Division of Gastroenterology, Hepatology and Nutrition, Children's Hospital Los Angeles, Keck School of Medicine, University of Southern California, Los Angeles, CA, United States.
Front Endocrinol (Lausanne). 2022 Jan 18;12:799648. doi: 10.3389/fendo.2021.799648. eCollection 2021.
Bile acids are the catabolic end products of cholesterol metabolism that are best known for their role in the digestion of lipids. In the last two decades, extensive investigation has shown bile acids to be important signaling molecules in metabolic processes throughout the body. Bile acids are ligands that can bind to several receptors, including the nuclear receptor farnesoid X receptor (FXR) in ileal enterocytes. FXR activation induces the expression of fibroblast growth factor (FGF) 15/19, a hormone that can modulate bile acid levels, repress gluconeogenesis and lipogenesis, and promote glycogen synthesis. Recent studies have described a novel intestinal protein, MAM and LDL Receptor Class A Domain containing 1 (MALRD1) that positively affects FGF15/19 levels. This signaling pathway presents an exciting target for treating metabolic disease and bile acid-related disorders.

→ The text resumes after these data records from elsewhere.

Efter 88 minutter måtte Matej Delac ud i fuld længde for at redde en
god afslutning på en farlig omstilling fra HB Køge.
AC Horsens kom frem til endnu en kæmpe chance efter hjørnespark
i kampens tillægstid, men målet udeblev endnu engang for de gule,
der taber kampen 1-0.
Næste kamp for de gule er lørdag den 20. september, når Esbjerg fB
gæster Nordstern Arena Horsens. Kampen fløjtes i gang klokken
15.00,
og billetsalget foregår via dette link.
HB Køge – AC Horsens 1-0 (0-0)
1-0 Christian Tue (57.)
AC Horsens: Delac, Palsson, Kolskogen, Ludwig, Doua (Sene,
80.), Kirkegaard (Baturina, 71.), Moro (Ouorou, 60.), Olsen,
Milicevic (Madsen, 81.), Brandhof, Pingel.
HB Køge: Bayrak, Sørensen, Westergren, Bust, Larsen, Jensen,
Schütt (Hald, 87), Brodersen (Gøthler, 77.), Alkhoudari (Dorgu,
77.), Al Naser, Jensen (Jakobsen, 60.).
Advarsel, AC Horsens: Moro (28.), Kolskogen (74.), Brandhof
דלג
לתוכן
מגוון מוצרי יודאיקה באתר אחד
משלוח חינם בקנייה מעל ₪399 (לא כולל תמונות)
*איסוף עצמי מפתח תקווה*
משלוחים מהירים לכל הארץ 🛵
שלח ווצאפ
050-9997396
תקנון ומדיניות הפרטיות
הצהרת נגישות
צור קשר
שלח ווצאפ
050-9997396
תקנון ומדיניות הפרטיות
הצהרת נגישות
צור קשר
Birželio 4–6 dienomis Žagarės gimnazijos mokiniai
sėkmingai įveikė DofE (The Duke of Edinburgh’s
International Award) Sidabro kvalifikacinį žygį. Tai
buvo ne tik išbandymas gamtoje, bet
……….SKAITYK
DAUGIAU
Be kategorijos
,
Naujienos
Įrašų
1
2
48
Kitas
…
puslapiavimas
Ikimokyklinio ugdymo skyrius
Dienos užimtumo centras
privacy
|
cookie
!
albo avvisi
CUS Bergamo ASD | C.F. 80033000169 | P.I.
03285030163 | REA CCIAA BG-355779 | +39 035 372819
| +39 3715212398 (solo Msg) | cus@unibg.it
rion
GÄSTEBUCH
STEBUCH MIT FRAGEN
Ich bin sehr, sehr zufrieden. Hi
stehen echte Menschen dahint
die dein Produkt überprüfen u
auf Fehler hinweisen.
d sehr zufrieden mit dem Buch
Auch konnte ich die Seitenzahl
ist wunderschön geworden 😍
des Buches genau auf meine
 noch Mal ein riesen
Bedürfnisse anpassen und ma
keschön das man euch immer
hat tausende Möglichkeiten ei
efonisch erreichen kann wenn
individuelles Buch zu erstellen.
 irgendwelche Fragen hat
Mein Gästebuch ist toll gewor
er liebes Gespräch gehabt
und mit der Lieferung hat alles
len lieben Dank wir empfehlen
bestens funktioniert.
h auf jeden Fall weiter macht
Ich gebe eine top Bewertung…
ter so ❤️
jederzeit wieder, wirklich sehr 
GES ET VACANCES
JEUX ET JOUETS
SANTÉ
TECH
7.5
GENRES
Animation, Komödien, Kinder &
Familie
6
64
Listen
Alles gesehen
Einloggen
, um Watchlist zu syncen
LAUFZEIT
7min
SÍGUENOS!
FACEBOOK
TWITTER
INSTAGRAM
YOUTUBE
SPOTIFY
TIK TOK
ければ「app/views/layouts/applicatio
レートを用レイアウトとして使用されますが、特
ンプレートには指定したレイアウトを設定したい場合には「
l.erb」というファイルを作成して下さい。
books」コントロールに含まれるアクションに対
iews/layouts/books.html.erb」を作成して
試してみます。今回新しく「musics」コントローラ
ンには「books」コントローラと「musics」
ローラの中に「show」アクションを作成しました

胆汁酸是胆固醇代谢的分解产物,以其在脂质消化中的作用而闻名。在过去的二十年中,广泛的研究表明胆汁酸是全身代谢过程中的重要信号分子。胆汁酸是配体,可以与几种受体结合,包括回肠肠细胞中的核受体法尼醇 X 受体 (FXR)。FXR 激活诱导成纤维细胞生长因子 (FGF) 15/19 的表达,这是一种可以调节胆汁酸水平、抑制糖异生和脂肪生成、促进糖原合成的激素。最近的研究描述了一种新型肠道蛋白,MAM 和 LDL 受体 A 结构域包含 1(MALRD1),它可以正向影响 FGF15/19 的水平。这条信号通路为治疗代谢疾病和胆汁酸相关疾病提供了一个令人兴奋的靶点。